Alerts

Generally, Alerts exists to warn of system status anomalies like computers going offline or Rules being out of date, although there are some Alerts for the detection of fingerprinting scans and other security-related events. (For notifications of individual Intrusion Prevention and Firewall Events, consider setting up a Syslog server.)

The complete list of Alerts can be viewed by going to the Alerts page and clicking Configure Alerts... at the top-right of the page, or going to Administration > System Settings > Alerts and clicking View Alert Configuration....

The actions precipitated by each Alert can be configured by opening the Properties window for the Alert. Alerts can be turned on or off and their severity can be switched between Warning and Critical.

Alerts cannot be configured differently for individual Policies or computers. All configuration changes to an Alert's properties are global.

You may also want to configure which Users receive email Alerts. Go to Administration > Users, double-click an individual User, click the Contact Information tab, and select or de-select the Receive Email Alerts option.

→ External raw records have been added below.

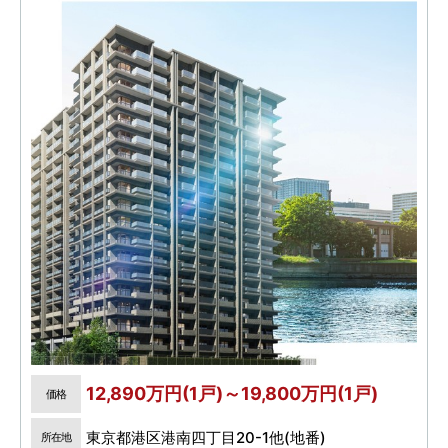
12,890万円(1戸)～19,800万円(1戸)
価格
東京都港区港南四丁目20-1他(地番)
所在地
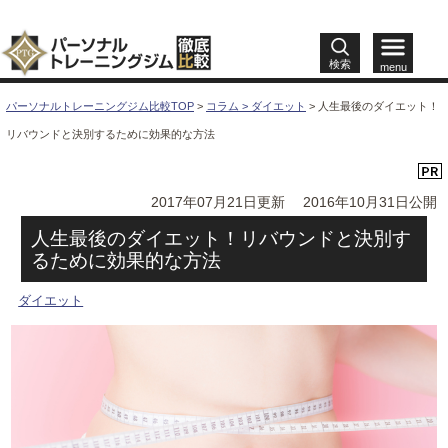
検索
menu
パーソナルトレーニングジム比較TOP
>
コラム >
ダイエット
>
人生最後のダイエット！
リバウンドと決別するために効果的な方法
2017年07月21日更新
2016年10月31日公開
人生最後のダイエット！リバウンドと決別す
るために効果的な方法
ダイエット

There is also an option to specify a default email address to which all Alerts notifications will be sent in addition to the Users configured to receive them. This option is found on the Administration > System Settings > Alerts tab.

Make sure you have configured the SMTP settings on the Administration > System Settings > SMTP tab.

In cases where an Alert condition occurs multiple times on the same computer, the Alert will show the timestamp of the first occurrence of the condition. If the Alert is dismissed and the condition reoccurs, the timestamp of the first reoccurrence will be displayed.